===== Teks Bacaan =====

Suhartoyo mengatakan dissenting opinion dirinya pada pemohon Almas itu sama dengan pendapat berbedanya yang ia berikan untuk perkara Nomor 29/PUU-XXI/2023 dan Perkara Nomor 51/PUU-XXI/2023 yang sama-sama menggugat pasal batasan usia capres/cawapres di UU Pemilu.
Selain Suhartoyo, hakim konstitusi lain yang dissenting opinion adalah Saldi Isra, Arief Hidayat, dan Wahidudin Adams.
Saldi mengatakan ada hakim konstitusi yang terkesan terlalu bernafsu ingin perkara ini cepat diputus.
“Di antara sebagian hakim yang tergabung dalam gerbong ‘mengabulkan sebagian’ tersebut seperti tengah berpacu dengan tahapan pemilihan umum presiden dan wakil presiden, sehingga yang bersangkutan terus mendorong dan terkesan terlalu bernafsu untuk cepat-cepat memutus perkara a quo,” terang Saldi saat membacakan dissenting opinion-nya dalam sidang.+
Namun, Saldi tidak menyebut nama hakim konstitusi yang dimaksud.
Kemudian, Arief dalam dissenting opinion-nya, menyinggung Perkara 90 dan 91 yang sempat dicabut pada 29 September 2023, namun kemudian dibatalkan penarikannya pada 30 September 2023.
MK pun menggelar sidang panel dengan agenda konfirmasi pencabutan dan pembatalan pencabutan pada Senin, 3 Oktober 2023. Arief menilai perbuatan kuasa hukum pemohon yang mencabut permohonan tanpa berkoordinasi dengan pemohon tidak dapat diterima rasionalitasnya.

=====

> Petunjuk Tugas:
Jawablah pertanyaan berikut berdasarkan teks bacaan.
(a) Siapa saja hakim konstitusi selain Suhartoyo yang menyampaikan dissenting opinion?
(b) Pada tanggal berapa Perkara 90 dan 91 sempat dicabut?
(c) Apa yang tidak disebutkan oleh Saldi?
Jawablah semata-mata berdasarkan teks bacaan di atas.

===== Kutipan Materi =====

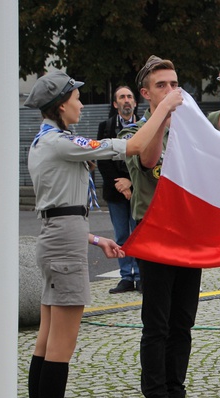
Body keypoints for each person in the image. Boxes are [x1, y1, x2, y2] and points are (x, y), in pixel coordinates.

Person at [23, 70, 183, 398]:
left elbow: (58, 208)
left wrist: (96, 238)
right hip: (63, 244)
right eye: (76, 97)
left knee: (45, 340)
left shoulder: (44, 141)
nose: (81, 103)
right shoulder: (62, 142)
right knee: (62, 343)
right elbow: (131, 145)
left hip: (60, 236)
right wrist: (163, 108)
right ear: (61, 105)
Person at [120, 56, 220, 398]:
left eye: (174, 83)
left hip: (188, 234)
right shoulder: (142, 130)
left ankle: (177, 396)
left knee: (183, 322)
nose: (171, 90)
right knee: (156, 323)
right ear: (145, 93)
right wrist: (164, 114)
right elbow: (150, 158)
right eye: (162, 85)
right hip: (156, 233)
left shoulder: (191, 126)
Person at [97, 85, 141, 293]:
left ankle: (142, 276)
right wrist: (120, 183)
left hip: (139, 189)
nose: (126, 100)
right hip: (116, 192)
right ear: (115, 104)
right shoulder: (105, 126)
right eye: (122, 97)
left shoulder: (144, 125)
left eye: (129, 97)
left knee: (139, 234)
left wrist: (131, 182)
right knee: (122, 235)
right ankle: (126, 276)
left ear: (135, 102)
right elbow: (102, 159)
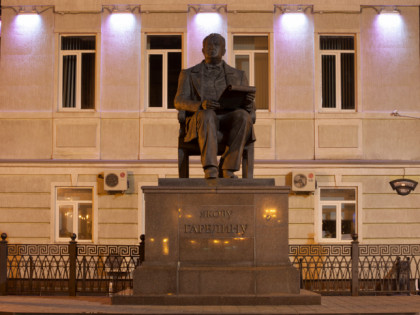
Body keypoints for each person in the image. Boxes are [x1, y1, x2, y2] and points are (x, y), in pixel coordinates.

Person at [174, 33, 256, 179]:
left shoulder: (239, 75)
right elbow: (179, 101)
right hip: (202, 120)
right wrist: (200, 105)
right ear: (203, 50)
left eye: (216, 45)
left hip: (228, 120)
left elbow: (249, 109)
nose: (212, 48)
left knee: (243, 116)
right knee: (207, 114)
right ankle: (210, 167)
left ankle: (228, 167)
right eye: (208, 46)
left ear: (224, 51)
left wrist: (248, 102)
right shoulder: (188, 74)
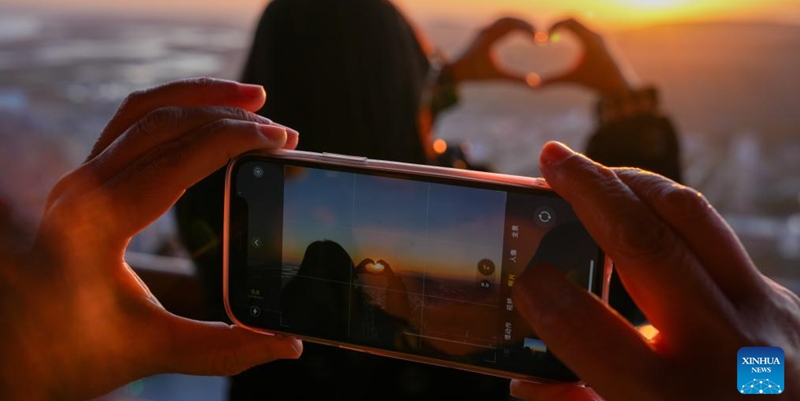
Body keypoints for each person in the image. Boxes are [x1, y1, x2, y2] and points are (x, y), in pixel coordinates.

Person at [1, 78, 797, 401]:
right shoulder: (472, 343)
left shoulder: (210, 244)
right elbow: (714, 341)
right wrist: (779, 381)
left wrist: (22, 359)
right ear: (415, 105)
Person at [177, 0, 680, 399]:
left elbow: (356, 114)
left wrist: (436, 78)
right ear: (409, 88)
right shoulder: (465, 215)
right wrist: (625, 102)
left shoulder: (216, 204)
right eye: (424, 70)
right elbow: (629, 284)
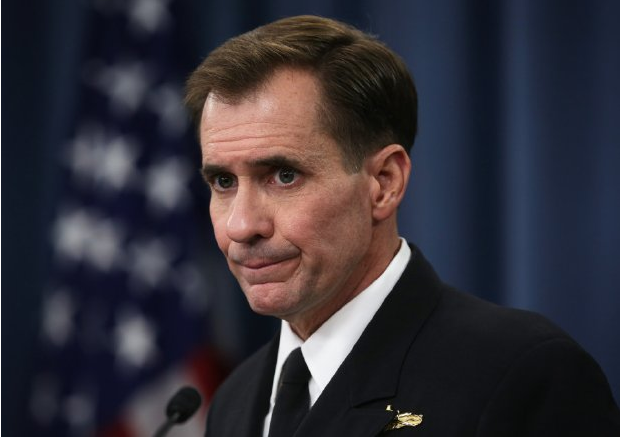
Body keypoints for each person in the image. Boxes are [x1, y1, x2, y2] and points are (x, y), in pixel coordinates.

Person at [185, 15, 620, 437]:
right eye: (223, 182)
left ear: (383, 183)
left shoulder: (522, 378)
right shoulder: (234, 400)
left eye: (284, 176)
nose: (241, 225)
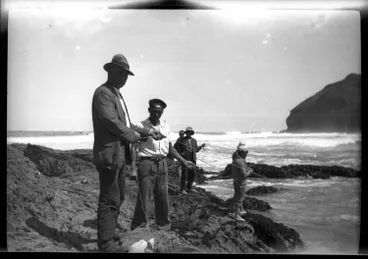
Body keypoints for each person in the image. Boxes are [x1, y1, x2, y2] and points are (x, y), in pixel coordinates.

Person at [91, 54, 161, 252]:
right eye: (121, 73)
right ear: (110, 71)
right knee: (109, 198)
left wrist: (147, 132)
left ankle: (110, 233)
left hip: (120, 157)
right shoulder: (103, 93)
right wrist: (132, 136)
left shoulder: (116, 94)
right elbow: (110, 121)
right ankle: (105, 244)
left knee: (119, 195)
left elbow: (125, 123)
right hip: (110, 156)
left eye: (126, 74)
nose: (124, 77)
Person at [130, 99, 196, 231]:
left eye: (159, 112)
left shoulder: (166, 126)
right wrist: (133, 167)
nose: (157, 115)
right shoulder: (140, 126)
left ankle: (163, 226)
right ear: (149, 110)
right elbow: (133, 146)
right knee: (144, 197)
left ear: (162, 112)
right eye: (154, 112)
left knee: (163, 197)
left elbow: (170, 148)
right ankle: (139, 227)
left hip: (162, 164)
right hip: (146, 163)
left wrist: (183, 160)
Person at [179, 126, 205, 194]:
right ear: (186, 133)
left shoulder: (194, 141)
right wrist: (180, 154)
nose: (189, 134)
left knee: (192, 174)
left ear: (191, 133)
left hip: (192, 158)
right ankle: (182, 189)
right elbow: (176, 147)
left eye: (190, 132)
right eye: (187, 132)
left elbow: (195, 150)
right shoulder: (182, 140)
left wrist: (200, 147)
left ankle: (189, 188)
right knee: (184, 174)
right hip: (185, 158)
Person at [231, 141, 253, 221]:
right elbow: (244, 175)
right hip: (241, 182)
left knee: (237, 196)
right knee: (239, 198)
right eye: (246, 152)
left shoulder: (236, 159)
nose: (247, 154)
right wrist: (250, 171)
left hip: (236, 181)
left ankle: (238, 211)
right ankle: (237, 215)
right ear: (242, 152)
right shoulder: (240, 161)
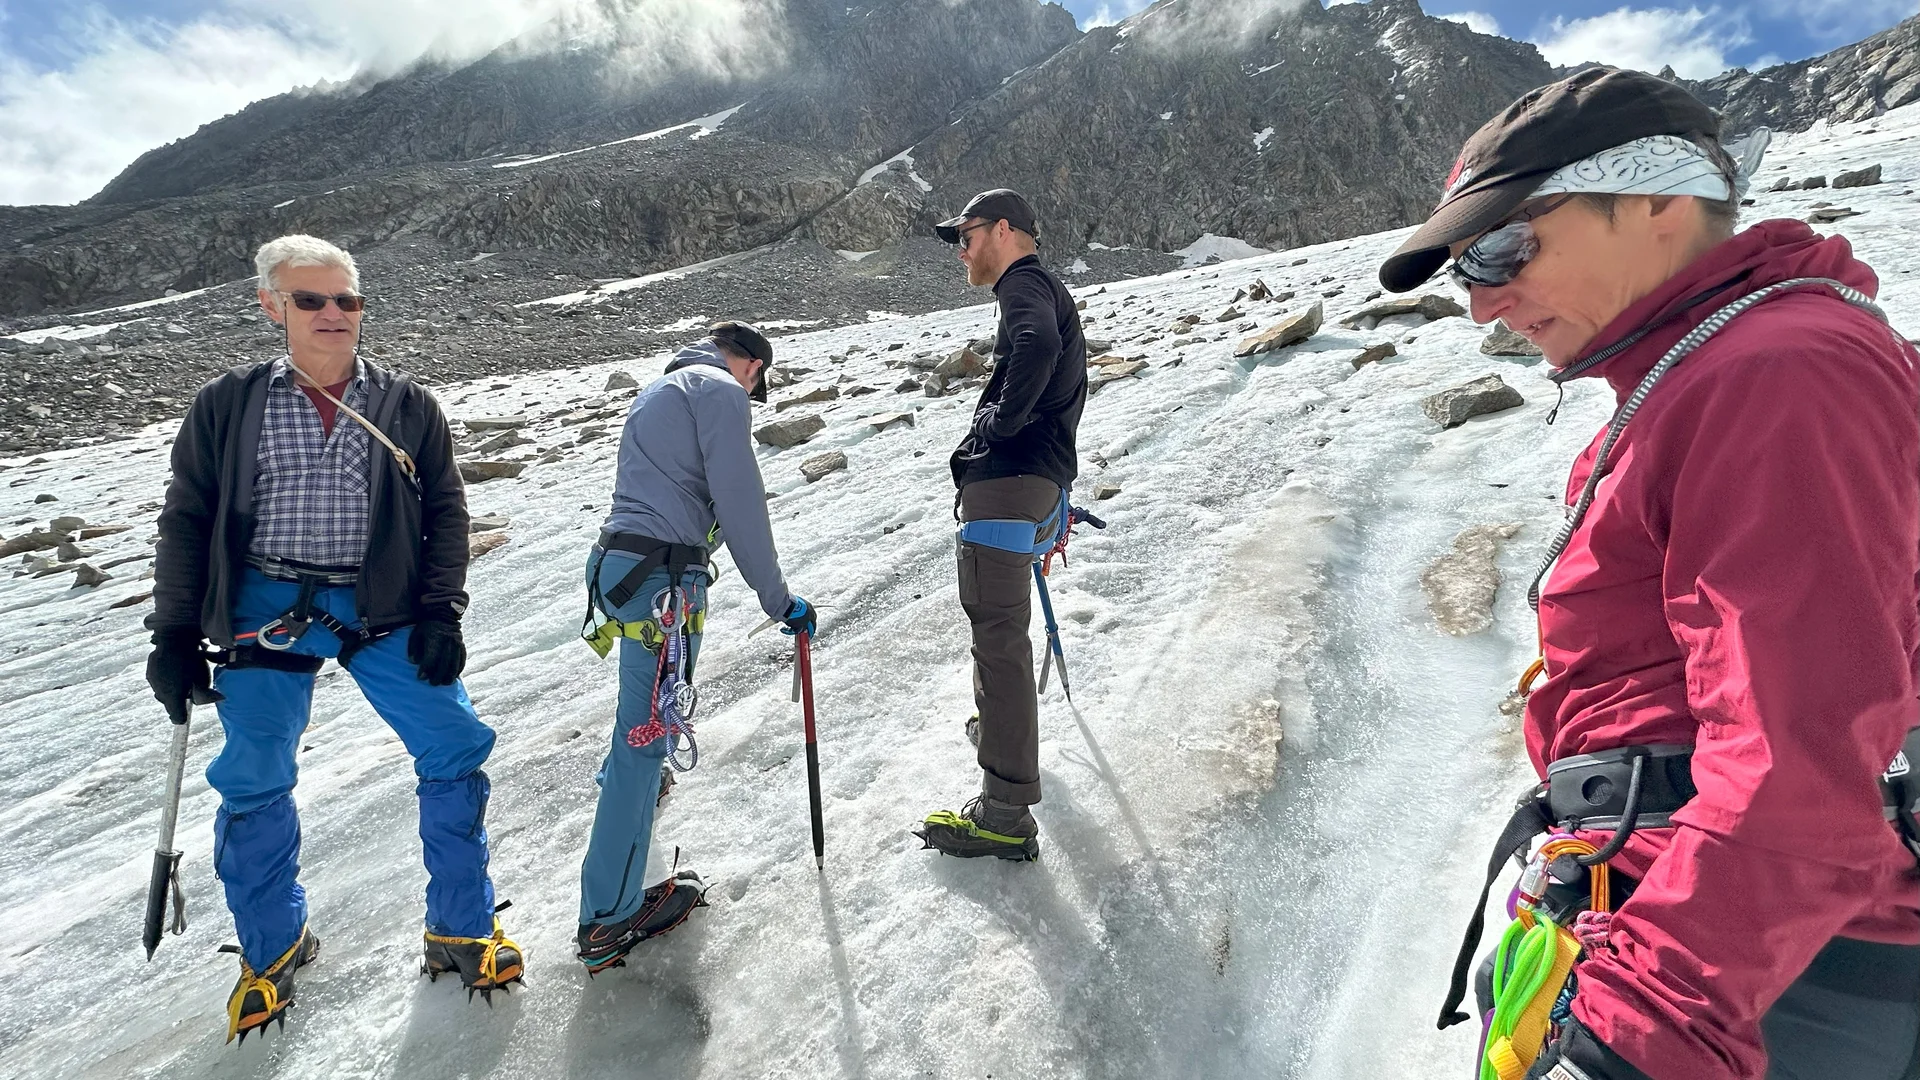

=====

> Jawaban Tugas:
(a) Saldi Isra, Arief Hidayat, dan Wahidudin Adams.
(b) 29 September 2023.
(c) Nama hakim konstitusi yang dimaksud.